▶ **Extrait du texte**:
Dominique de Villepin affirme ne pas avoir "l'appétit du poste du dessus"
Dominique de Villepin affirme ne pas avoir "l'appétit du poste du dessus"Dominique de Villepin a affirmé dimanche qu'il n'avait pas "l'appétit du poste du dessus", sous-entendu l'Elysée, tout en refusant une nouvelle fois de répondre à la question de savoir si, oui ou non, il avait l'intention de se présenter à la présidentielle de 2007.
"Je ne suis pas un professionnel de la politique, je suis là un peu par hasard (...) Tout le monde pense que c'est formidable de grimper, d'avoir des responsabilités, d'être connu, mais je vais vous dire, c'est pas si simple", a déclaré le Premier ministre qui participait à un débat à La Sorbonne dans le cadre de "La Cité de la réussite".
"Je n'ai jamais eu l'appétit d'obtenir le poste du dessus. Ce n'est pas mon ambition", a-t-il martelé.
Interrogé un peu plus tard par un membre de l'auditoire, qui lui demandait s'il comptait être candidat en 2007, M. de Villepin a toutefois une nouvelle fois botté en touche: "je ne répondrai pas à votre question car elle me détourne de la mission qui est la mienne de servir les Français" avant d'ajouter: "mon problème à moi n'intéresse personne".
"Il y a des rythmes dans un quinquennat. Le président a dit qu'il se prononcerait dans le courant du premier trimestre. On peut penser que la question qui est posée au président de la République peut être aussi posée à tous les candidats", a-t-il ajouté de façon sybilline.
"Il n'y a pas de fatalité" à se présenter devant les électeurs, "tout le monde n'a pas forcément envie de vivre cette vie-là toujours", qui impose "beaucoup de sacrifices", a-t-il ajouté sous le regard de son épouse Marie-Laure présente dans les tribunes.
Rappelant que le poste de président de la République est "particulier", il a lancé une pique en direction des candidats actuels en estimant que "le débat qui a lieu aujourd'hui, c'est plus un débat pour savoir qui va aller à Matignon que qui va aller à l'Elysée".
Interrogé sur la coexistence dans son gouvernement de deux ministres différents comme Nicolas Sarkozy et Jean-Louis Borloo, M. de Villepin a estimé que "le fait d'avoir dans un gouvernement des personnalités différentes, c'est un atout".
"Je pense que le meilleur du gouvernement Jospin a correspondu à une phase où les différents ministres disaient les choses. Quand un gouvernement perd de sa diversité, de sa capacité à s'exprimer, on perd de la force, de la vérité dans le service des Français
Tout en reconnaissant son échec sur le CPE, il a regretté que "pas un candidat" à l'Elysée ne propose "une alternative à ce qu'était le CPE à l'époque".
"Dans une démocratie, le plus rassurant, c'est de ne rien faire, en gros faire de l'image, se promener, discuter, faire semblant. Décider, choisir, c'est prendre des risques", a ajouté le chef du gouvernement.

▶ **Travail demandé**: Extrayez de l'article sur Dominique de Villepin le passage allant de « Interrogé un peu » à « de façon sybilline. », ces deux bornes comprises, en le recopiant à l'identique.

▶ **Données fournies**:
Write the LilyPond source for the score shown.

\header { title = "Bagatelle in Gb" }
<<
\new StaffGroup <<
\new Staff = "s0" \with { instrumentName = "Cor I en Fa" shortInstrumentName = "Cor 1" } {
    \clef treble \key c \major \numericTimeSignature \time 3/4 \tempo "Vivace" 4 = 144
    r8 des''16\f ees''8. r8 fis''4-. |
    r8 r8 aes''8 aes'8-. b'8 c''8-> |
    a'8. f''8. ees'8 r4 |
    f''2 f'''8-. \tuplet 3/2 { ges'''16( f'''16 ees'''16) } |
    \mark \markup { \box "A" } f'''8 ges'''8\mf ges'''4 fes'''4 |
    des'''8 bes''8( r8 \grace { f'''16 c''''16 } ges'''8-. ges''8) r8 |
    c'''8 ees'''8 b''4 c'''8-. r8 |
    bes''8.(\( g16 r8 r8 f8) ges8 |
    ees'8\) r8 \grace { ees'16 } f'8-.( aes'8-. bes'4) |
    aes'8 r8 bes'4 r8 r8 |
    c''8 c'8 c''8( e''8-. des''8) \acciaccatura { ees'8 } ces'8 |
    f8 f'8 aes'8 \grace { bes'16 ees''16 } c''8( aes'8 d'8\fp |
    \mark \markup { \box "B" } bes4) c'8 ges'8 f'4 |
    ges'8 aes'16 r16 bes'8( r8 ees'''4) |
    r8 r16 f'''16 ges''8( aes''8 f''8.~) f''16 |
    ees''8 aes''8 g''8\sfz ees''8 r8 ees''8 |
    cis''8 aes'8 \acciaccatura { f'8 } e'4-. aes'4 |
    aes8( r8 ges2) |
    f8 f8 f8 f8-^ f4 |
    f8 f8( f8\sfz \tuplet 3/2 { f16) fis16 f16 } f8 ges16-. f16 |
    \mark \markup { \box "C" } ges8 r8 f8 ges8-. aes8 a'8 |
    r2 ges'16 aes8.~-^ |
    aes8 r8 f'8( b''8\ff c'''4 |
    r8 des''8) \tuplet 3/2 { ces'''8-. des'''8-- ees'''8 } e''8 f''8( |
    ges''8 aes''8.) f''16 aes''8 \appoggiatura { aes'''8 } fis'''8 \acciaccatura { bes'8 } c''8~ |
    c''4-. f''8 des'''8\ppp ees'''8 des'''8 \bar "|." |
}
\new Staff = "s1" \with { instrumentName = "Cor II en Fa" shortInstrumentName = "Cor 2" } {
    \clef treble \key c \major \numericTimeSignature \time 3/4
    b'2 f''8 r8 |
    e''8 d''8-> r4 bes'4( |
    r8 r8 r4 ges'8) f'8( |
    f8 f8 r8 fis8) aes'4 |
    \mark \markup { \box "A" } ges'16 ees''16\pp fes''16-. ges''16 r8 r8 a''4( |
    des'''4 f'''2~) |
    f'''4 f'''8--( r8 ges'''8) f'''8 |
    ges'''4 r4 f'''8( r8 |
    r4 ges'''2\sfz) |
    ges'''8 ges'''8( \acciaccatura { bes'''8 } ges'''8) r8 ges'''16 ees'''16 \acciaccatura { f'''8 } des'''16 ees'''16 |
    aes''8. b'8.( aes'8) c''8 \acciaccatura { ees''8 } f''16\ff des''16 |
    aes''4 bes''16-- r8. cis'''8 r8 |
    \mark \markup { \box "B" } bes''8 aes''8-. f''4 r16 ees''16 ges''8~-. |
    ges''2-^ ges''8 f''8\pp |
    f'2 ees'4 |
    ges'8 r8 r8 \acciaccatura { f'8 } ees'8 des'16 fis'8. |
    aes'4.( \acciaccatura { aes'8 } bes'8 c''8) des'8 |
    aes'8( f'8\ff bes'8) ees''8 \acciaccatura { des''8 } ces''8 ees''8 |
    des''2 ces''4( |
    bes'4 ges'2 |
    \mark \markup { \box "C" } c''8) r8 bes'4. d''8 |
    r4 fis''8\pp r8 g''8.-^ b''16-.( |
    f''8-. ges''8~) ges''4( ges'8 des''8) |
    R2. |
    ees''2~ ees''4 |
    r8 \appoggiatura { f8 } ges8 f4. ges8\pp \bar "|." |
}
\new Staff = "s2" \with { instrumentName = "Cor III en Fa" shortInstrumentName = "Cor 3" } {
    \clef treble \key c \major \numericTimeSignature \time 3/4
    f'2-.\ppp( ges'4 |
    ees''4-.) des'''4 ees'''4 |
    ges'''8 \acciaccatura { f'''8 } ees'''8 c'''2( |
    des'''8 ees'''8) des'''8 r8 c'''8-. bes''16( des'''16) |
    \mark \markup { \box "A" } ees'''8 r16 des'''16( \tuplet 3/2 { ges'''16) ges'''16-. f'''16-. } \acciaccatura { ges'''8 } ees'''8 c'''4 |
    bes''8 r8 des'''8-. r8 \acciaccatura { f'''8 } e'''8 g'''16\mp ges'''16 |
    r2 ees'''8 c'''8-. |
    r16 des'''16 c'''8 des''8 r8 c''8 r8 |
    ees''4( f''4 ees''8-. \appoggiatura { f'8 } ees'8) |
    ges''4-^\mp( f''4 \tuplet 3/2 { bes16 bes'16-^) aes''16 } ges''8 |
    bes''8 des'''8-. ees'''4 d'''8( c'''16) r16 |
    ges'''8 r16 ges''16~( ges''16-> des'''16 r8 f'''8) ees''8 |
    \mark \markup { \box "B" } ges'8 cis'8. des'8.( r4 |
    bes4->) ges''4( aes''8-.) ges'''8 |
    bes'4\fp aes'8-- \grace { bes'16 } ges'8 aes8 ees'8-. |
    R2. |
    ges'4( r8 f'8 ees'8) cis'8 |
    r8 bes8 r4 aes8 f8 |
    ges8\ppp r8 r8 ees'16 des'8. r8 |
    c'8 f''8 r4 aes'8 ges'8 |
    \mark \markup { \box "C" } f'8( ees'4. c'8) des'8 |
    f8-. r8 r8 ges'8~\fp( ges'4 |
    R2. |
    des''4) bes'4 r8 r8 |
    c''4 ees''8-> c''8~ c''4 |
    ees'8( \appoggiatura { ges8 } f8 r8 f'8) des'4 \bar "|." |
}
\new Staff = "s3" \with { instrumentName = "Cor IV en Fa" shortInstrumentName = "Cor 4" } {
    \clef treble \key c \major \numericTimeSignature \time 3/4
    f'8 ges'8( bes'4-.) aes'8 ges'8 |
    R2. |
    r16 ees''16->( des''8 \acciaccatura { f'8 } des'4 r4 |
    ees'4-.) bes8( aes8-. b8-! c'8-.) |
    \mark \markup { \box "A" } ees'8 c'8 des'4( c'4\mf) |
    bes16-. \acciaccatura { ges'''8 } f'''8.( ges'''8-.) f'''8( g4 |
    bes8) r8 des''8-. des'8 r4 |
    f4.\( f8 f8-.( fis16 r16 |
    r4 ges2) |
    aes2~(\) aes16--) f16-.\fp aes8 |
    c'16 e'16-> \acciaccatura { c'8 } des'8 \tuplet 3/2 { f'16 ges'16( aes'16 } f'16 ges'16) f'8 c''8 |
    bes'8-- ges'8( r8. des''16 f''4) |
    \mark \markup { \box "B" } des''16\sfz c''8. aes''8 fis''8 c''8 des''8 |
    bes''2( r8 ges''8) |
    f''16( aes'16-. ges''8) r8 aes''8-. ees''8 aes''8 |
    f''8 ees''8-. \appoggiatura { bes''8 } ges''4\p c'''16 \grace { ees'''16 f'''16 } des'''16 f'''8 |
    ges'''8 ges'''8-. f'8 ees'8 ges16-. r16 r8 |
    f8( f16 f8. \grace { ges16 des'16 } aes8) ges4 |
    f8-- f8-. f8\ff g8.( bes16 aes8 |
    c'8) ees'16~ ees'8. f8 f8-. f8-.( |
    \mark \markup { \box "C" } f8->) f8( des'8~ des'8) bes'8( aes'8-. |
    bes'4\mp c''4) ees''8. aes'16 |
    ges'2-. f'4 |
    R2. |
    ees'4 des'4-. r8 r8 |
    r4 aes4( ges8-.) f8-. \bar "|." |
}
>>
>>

▶ **Réponse**:
Interrogé un peu plus tard par un membre de l'auditoire, qui lui demandait s'il comptait être candidat en 2007, M. de Villepin a toutefois une nouvelle fois botté en touche: "je ne répondrai pas à votre question car elle me détourne de la mission qui est la mienne de servir les Français" avant d'ajouter: "mon problème à moi n'intéresse personne".
"Il y a des rythmes dans un quinquennat. Le président a dit qu'il se prononcerait dans le courant du premier trimestre. On peut penser que la question qui est posée au président de la République peut être aussi posée à tous les candidats", a-t-il ajouté de façon sybilline.